INSTRUCTIONS TO FOLLOW
Edit the text of the records below so that "torneo" becomes "campeonato" wherever it occurs, leaving everything else unchanged, and reproduce the text without the pictures.

(DATA IN THIS EXERCISE)

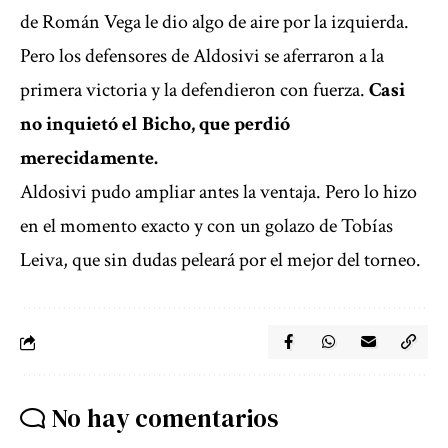
de Román Vega le dio algo de aire por la izquierda.
Pero los defensores de Aldosivi se aferraron a la
primera victoria y la defendieron con fuerza.
Casi
no inquietó el Bicho, que perdió
merecidamente.
Aldosivi pudo ampliar antes la ventaja. Pero lo hizo
en el momento exacto y con un golazo de Tobías
Leiva, que sin dudas peleará por el mejor del torneo.
No hay comentarios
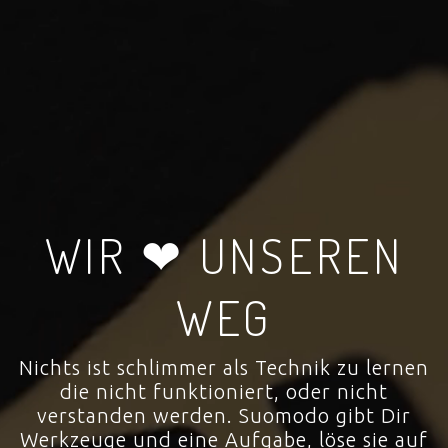
WIR ❤ UNSEREN
WEG
Nichts ist schlimmer als Technik zu lernen
die nicht funktioniert, oder nicht
verstanden werden. Suomodo gibt Dir
Werkzeuge und eine Aufgabe, löse sie auf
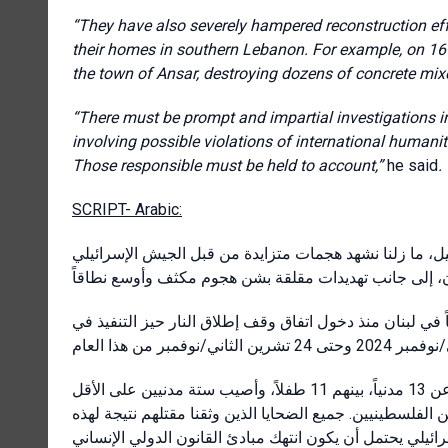
“They have also severely hampered reconstruction eff
their homes in southern Lebanon. For example, on 16 N
the town of Ansar, destroying dozens of concrete mixe
“There must be prompt and impartial investigations into
involving possible violations of international humanita
Those responsible must be held to account,”
he said
.
SCRIPT- Arabic:
ئيل، ما زلنا نشهد هجمات متزايدة من قبل الجيش الإسرائيلي
ش الإسرائيلي أسفرت عن مقتل ما لا يقل عن 127 مدنياً في لبنان منذ دخول اتفاق وقف إطلاق النار حيز التنفيذ في
وفي واحدة من أحدث الهجمات وأكثرها دموية، قُتل ما لا يقل عن 13 مدنياً، بينهم 11 طفلاً، وأصيب ستة مدنيين على الأقل
جميع الضحايا الذين وثقنا مقتلهم نتيجة لهذه
.
ن الفلسطينيين
ائيلي يحتمل أن يكون انتهك مبادئ القانون الدولي الإنساني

(End DATA IN THIS EXERCISE)

WRITTEN RESPONSE
de Román Vega le dio algo de aire por la izquierda.
Pero los defensores de Aldosivi se aferraron a la
primera victoria y la defendieron con fuerza.
Casi
no inquietó el Bicho, que perdió
merecidamente.
Aldosivi pudo ampliar antes la ventaja. Pero lo hizo
en el momento exacto y con un golazo de Tobías
Leiva, que sin dudas peleará por el mejor del campeonato.
No hay comentarios
WIR ❤ UNSEREN
WEG
Nichts ist schlimmer als Technik zu lernen
die nicht funktioniert, oder nicht
verstanden werden. Suomodo gibt Dir
Werkzeuge und eine Aufgabe, löse sie auf
“They have also severely hampered reconstruction eff
their homes in southern Lebanon. For example, on 16 N
the town of Ansar, destroying dozens of concrete mixe
“There must be prompt and impartial investigations into
involving possible violations of international humanita
Those responsible must be held to account,”
he said
.
SCRIPT- Arabic:
ئيل، ما زلنا نشهد هجمات متزايدة من قبل الجيش الإسرائيلي
ش الإسرائيلي أسفرت عن مقتل ما لا يقل عن 127 مدنياً في لبنان منذ دخول اتفاق وقف إطلاق النار حيز التنفيذ في
وفي واحدة من أحدث الهجمات وأكثرها دموية، قُتل ما لا يقل عن 13 مدنياً، بينهم 11 طفلاً، وأصيب ستة مدنيين على الأقل
جميع الضحايا الذين وثقنا مقتلهم نتيجة لهذه
.
ن الفلسطينيين
ائيلي يحتمل أن يكون انتهك مبادئ القانون الدولي الإنساني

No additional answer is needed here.